Problem requirements | Print the records below word for word, from the first line through the line containing "- ✅ Responsive", with both of those lines included and nothing else.

BEGIN

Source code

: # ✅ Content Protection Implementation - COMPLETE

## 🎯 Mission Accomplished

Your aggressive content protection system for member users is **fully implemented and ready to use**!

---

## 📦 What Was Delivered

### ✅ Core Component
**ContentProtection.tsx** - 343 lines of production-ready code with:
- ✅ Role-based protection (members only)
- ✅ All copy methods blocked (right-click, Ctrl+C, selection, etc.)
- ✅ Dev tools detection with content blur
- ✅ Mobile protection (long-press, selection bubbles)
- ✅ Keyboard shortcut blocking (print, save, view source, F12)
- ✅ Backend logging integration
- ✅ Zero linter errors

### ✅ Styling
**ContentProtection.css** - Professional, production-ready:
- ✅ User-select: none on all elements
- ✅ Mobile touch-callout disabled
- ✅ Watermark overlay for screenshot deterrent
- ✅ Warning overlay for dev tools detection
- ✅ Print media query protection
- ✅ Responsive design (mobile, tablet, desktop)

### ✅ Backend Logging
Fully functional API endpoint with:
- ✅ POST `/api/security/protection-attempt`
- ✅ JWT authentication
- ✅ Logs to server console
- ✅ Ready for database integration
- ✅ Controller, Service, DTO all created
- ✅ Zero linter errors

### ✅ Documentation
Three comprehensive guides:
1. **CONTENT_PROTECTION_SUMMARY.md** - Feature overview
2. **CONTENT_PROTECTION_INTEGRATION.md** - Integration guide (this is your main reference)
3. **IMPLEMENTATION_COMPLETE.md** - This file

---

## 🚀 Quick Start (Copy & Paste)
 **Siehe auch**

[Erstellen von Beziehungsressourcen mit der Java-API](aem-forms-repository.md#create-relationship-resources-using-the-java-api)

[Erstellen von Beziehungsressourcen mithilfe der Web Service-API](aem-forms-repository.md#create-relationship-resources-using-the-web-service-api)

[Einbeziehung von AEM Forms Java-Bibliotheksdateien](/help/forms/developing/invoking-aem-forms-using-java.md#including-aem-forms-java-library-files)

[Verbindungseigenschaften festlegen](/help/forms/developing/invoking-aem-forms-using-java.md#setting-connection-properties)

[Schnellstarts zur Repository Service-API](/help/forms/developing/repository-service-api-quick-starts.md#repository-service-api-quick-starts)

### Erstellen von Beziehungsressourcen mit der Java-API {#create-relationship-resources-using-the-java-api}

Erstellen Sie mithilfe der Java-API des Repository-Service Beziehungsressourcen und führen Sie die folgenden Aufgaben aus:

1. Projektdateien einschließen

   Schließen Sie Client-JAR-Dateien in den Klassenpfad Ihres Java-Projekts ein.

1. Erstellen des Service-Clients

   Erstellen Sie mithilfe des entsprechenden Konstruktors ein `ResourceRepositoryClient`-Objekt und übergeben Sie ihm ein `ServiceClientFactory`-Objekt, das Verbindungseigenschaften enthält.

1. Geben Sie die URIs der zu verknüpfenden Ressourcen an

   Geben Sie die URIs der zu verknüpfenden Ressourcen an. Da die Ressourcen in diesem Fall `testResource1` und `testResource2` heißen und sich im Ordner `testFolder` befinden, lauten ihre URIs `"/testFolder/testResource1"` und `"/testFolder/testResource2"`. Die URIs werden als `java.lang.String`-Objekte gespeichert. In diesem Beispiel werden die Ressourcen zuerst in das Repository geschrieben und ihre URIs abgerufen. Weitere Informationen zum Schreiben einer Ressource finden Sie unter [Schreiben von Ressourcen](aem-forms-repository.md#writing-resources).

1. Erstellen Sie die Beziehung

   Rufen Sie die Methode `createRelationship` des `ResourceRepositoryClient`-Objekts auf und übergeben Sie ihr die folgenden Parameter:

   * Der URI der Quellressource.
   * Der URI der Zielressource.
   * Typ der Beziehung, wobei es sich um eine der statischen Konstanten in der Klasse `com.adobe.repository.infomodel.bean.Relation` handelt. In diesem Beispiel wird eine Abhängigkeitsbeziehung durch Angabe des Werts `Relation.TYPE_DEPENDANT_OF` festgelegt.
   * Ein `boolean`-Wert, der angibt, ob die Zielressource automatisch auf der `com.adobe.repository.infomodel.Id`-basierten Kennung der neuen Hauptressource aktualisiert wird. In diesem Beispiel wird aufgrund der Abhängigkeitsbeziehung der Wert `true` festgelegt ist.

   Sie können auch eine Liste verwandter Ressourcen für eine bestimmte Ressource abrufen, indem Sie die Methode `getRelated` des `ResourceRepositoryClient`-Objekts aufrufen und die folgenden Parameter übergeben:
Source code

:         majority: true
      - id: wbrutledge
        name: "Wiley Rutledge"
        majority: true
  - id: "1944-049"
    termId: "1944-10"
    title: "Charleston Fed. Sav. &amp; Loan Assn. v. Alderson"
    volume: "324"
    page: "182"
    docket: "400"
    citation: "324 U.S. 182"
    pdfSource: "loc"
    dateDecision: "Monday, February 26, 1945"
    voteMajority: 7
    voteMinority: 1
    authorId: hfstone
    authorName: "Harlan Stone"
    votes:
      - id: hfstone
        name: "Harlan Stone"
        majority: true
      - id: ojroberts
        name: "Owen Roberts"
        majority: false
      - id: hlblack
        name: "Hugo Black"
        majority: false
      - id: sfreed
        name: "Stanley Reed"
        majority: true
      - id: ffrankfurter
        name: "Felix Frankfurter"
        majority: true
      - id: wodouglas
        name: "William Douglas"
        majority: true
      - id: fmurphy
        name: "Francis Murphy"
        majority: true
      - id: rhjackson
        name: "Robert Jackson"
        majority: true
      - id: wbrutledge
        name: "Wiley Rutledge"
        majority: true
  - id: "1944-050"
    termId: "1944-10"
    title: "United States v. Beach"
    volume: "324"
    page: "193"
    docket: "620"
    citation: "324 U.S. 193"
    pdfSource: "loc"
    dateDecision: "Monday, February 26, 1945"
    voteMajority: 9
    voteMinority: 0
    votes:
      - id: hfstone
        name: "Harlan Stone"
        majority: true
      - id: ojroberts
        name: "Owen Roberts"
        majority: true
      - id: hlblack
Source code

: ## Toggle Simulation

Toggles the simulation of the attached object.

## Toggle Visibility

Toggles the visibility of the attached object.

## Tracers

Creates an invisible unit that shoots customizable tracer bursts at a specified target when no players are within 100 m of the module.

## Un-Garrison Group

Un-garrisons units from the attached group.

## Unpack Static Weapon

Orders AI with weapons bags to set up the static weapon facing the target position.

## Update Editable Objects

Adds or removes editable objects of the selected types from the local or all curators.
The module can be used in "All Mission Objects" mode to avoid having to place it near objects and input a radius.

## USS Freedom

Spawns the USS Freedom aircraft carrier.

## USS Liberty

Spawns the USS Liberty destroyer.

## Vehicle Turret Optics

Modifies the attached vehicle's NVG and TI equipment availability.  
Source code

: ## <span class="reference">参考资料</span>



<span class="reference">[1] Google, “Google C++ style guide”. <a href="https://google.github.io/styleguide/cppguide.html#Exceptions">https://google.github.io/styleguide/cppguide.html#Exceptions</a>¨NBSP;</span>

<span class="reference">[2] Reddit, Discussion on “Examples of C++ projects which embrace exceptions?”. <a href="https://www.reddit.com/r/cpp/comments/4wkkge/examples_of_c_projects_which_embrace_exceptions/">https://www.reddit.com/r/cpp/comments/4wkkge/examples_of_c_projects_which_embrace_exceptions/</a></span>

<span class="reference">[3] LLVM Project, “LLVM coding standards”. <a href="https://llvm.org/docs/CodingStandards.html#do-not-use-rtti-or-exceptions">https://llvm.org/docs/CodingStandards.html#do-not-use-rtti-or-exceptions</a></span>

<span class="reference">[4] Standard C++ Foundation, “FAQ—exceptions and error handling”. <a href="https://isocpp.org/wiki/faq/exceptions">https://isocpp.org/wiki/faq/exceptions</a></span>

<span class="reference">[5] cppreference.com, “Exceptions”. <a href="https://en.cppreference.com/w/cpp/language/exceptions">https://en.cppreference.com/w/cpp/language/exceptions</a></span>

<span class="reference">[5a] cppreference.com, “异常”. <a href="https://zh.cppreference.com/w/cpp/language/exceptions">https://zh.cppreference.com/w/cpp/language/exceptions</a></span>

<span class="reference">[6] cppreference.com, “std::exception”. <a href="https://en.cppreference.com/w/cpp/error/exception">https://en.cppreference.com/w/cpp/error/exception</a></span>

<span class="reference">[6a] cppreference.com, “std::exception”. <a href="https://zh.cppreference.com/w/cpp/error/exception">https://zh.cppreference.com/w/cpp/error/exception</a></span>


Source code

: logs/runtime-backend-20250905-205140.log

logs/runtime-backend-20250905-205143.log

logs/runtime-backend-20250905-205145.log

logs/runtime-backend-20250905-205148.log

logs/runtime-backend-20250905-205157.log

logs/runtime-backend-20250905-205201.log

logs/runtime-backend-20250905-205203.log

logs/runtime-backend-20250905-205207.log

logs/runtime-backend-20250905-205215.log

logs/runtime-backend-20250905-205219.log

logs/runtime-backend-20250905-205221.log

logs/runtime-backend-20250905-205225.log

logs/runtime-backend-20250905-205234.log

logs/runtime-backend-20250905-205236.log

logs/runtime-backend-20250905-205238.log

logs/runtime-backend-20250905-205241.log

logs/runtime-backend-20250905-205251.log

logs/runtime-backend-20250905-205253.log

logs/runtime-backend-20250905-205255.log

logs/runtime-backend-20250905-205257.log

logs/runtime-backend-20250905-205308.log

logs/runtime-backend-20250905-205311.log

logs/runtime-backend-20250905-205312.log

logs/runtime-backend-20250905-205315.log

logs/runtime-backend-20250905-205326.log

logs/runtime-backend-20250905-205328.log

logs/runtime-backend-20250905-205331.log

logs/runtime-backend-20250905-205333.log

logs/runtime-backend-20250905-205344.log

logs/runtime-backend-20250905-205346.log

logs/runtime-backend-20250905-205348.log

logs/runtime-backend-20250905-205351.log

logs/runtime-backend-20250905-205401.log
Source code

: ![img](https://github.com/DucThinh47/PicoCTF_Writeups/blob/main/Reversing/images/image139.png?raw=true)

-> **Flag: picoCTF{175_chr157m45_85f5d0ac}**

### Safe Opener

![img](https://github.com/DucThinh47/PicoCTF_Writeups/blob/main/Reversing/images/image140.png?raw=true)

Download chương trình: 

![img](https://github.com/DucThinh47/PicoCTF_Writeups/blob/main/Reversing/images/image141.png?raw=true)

END

Solution to the exercise |
Source code

: # ✅ Content Protection Implementation - COMPLETE

## 🎯 Mission Accomplished

Your aggressive content protection system for member users is **fully implemented and ready to use**!

---

## 📦 What Was Delivered

### ✅ Core Component
**ContentProtection.tsx** - 343 lines of production-ready code with:
- ✅ Role-based protection (members only)
- ✅ All copy methods blocked (right-click, Ctrl+C, selection, etc.)
- ✅ Dev tools detection with content blur
- ✅ Mobile protection (long-press, selection bubbles)
- ✅ Keyboard shortcut blocking (print, save, view source, F12)
- ✅ Backend logging integration
- ✅ Zero linter errors

### ✅ Styling
**ContentProtection.css** - Professional, production-ready:
- ✅ User-select: none on all elements
- ✅ Mobile touch-callout disabled
- ✅ Watermark overlay for screenshot deterrent
- ✅ Warning overlay for dev tools detection
- ✅ Print media query protection
- ✅ Responsive design (mobile, tablet, desktop)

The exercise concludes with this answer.